Mansidão. Não porque sejam passivos e resignados, mas porque não reagem com agressividade, não dão na mesma medida, não pagam o mal com o mal, mas respondem com amor. São firmes no empenho que se propuseram.
Aflição. Não são exaltadores do sofrimento. Não verdade, se afligem porque são inconformados. Buscam um mundo diferente e lutam por ele. Sonham por uma humanidade mais fraterna e unida. Deus os consolará fazendo nascer um mundo novo.
Fome e sede de justiça. São homens e mulheres, que como Jesus, têm um desejo intenso de realizar a justiça de Deus, que consiste primordialmente na salvação do homem, no fato de que ele viva intensamente e se realize plenamente.
Misericórdia. Vivem movidos pelo amor de Deus que é incondicional e fiel. Neles só prevalece a compaixão. São capazes de enxergar a necessidade do outro, colocam-se em seu lugar, vivendo a compaixão e, concretamente, fazem algo em seu favor.
Pureza de coração. Vivem de reta intenções. Seu coração é guiado pelo bem e, sobretudo pelo bem maior que é Deus. Têm somente o desejo de fazer a sua vontade. Não são ambíguos, divididos, mas servem somente a um Senhor ao qual se deram por inteiro.
Promoção da Paz. Buscam criar pontes ao invés de muros. Favorecem a unidade e destroem as divisões. Fazem com que a paz, que é fruto da justiça e do amor, seja uma meta que possa ser alcançada entre os homens. Promovem, desse modo, o bem integral da pessoa humana.
Perseguição por causa da justiça. Homens e mulheres grandiosos, que levantam a bandeira de nobres causas e são capazes de dar a vida por elas. Buscam fazer o que agrada a Deus e lutam para que os seus desígnios se realizem entre os homens.
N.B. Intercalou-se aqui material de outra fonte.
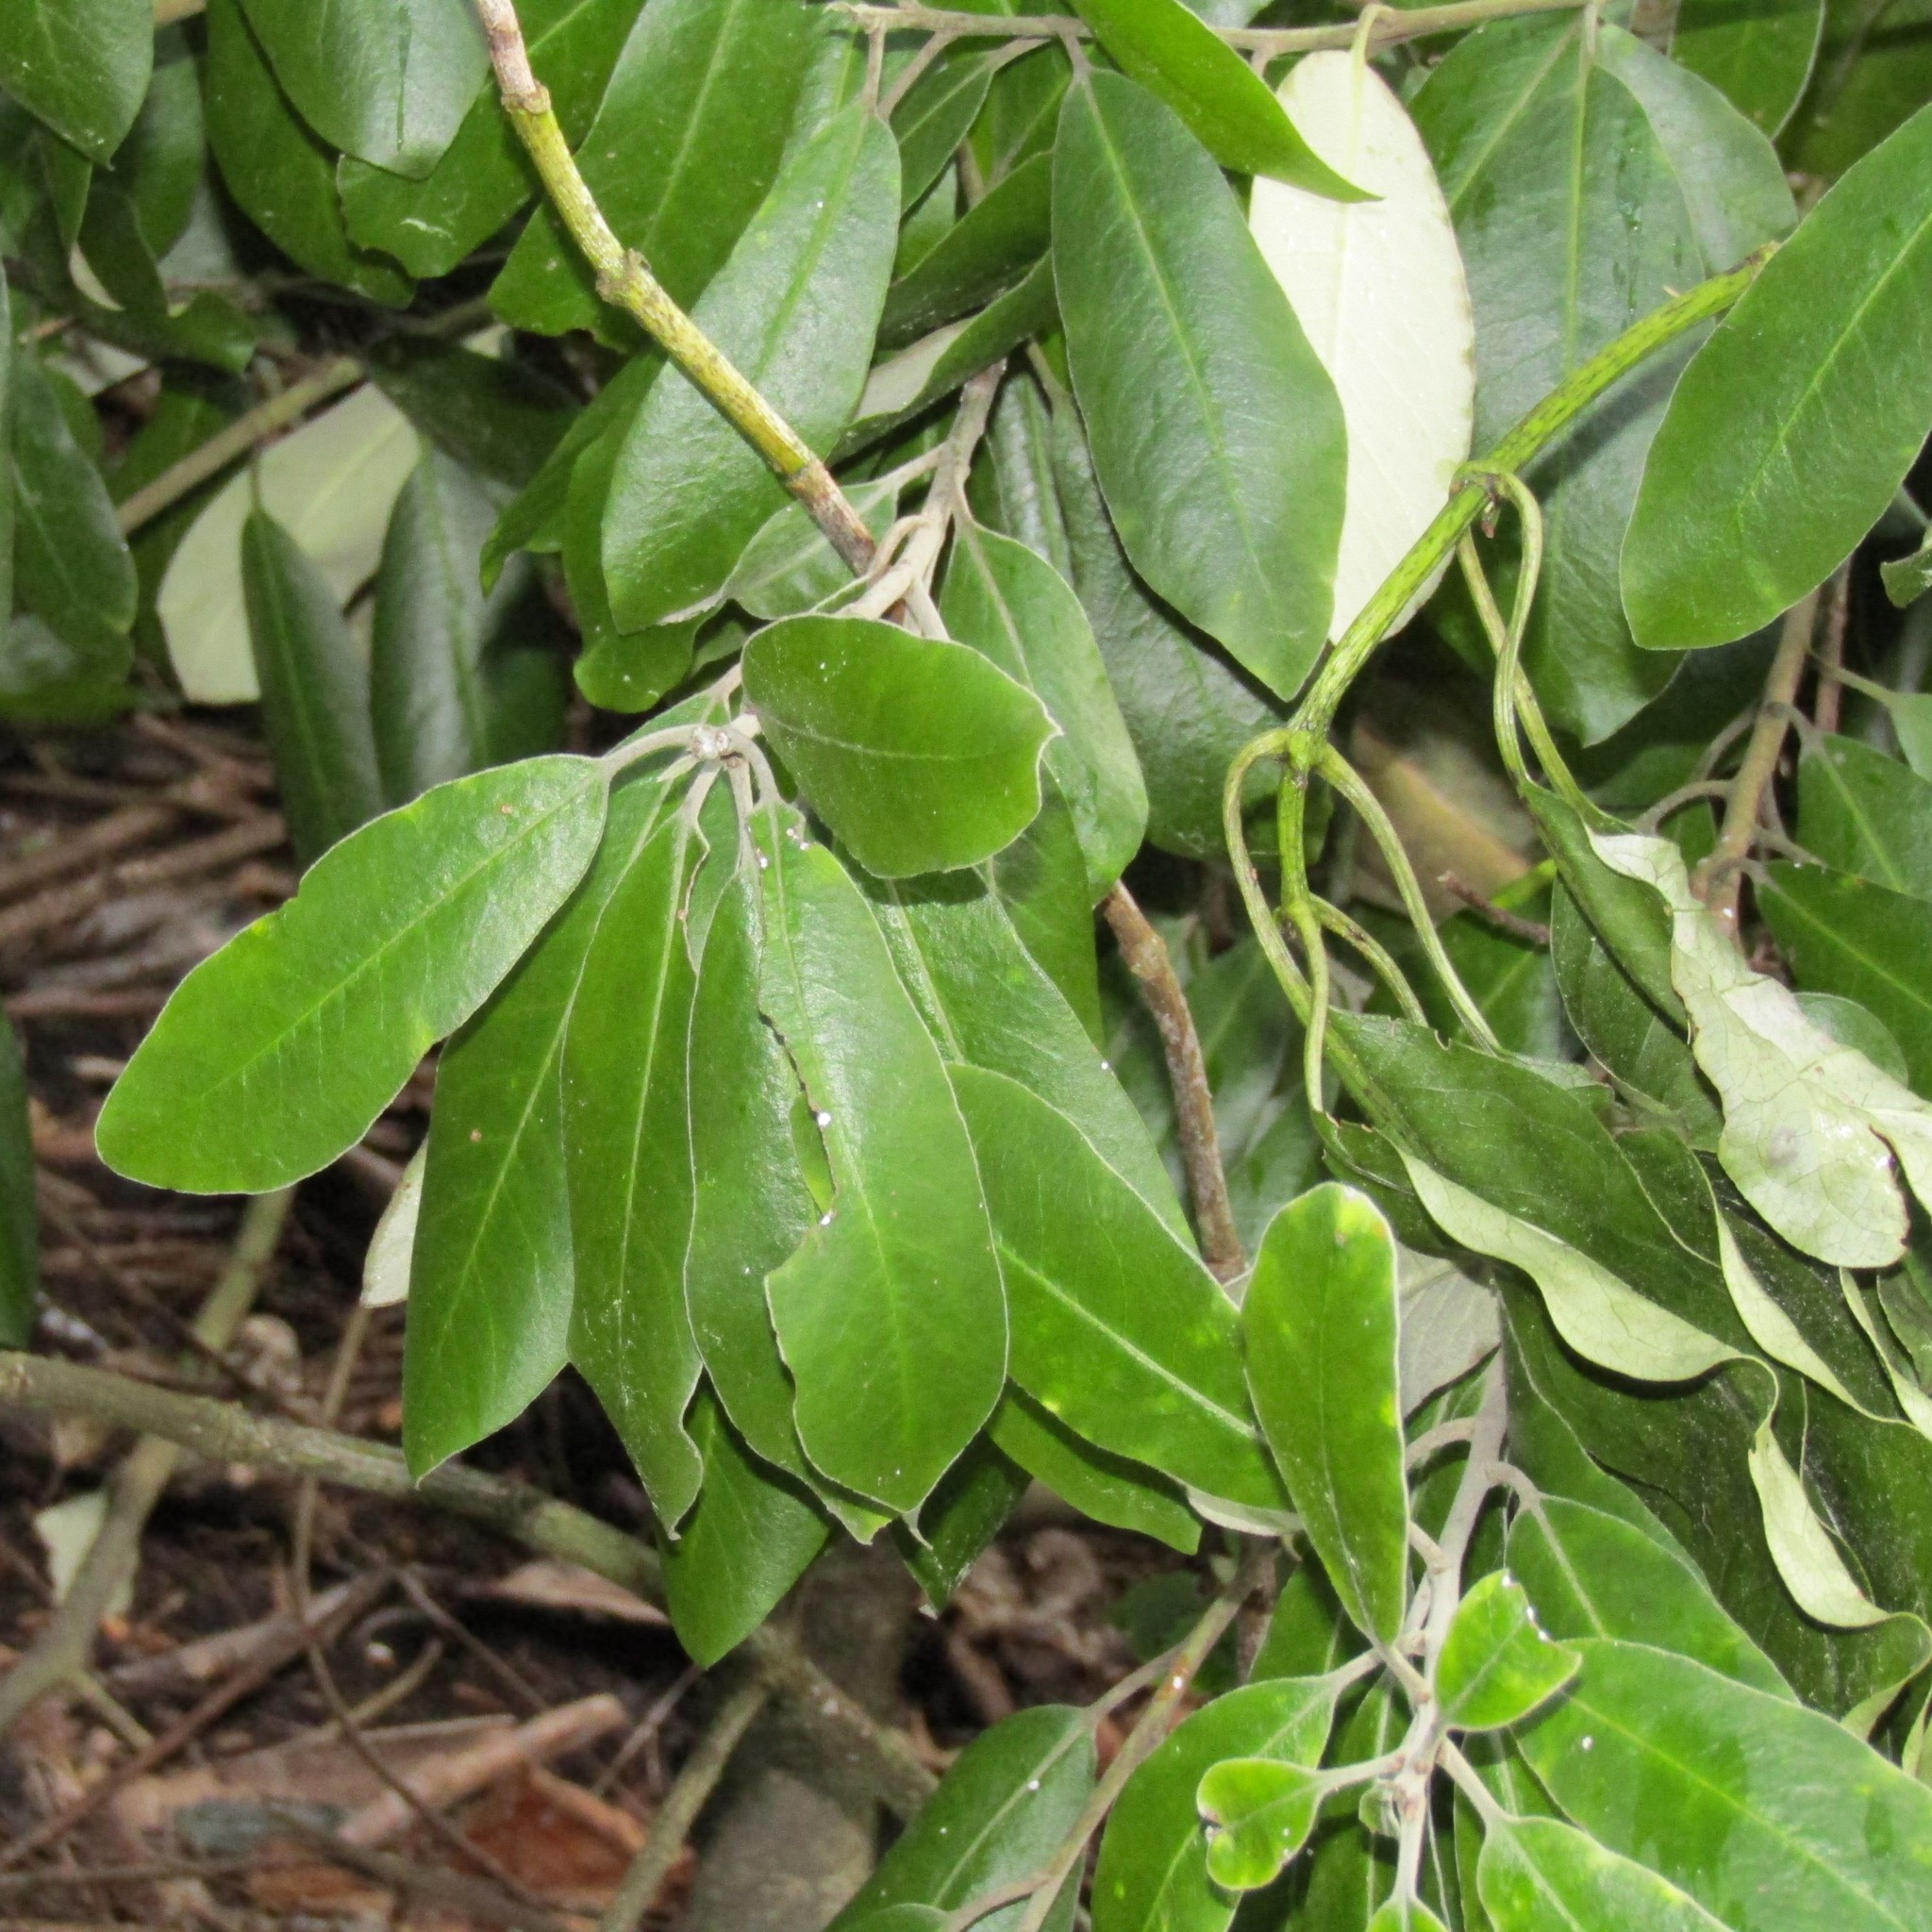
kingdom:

Injúria e perseguição por causa de Cristo. Homens e mulheres que sabem em quem colocaram a sua esperança. Reconhecem em Cristo o tesouro maior e tudo deixaram por Ele. Sabem que tudo podem n’Ele que os fortalece. Encontram n’Ele a sua alegria, vivem por Ele e anseiam somente com Ele estar, gozando da eterna alegria.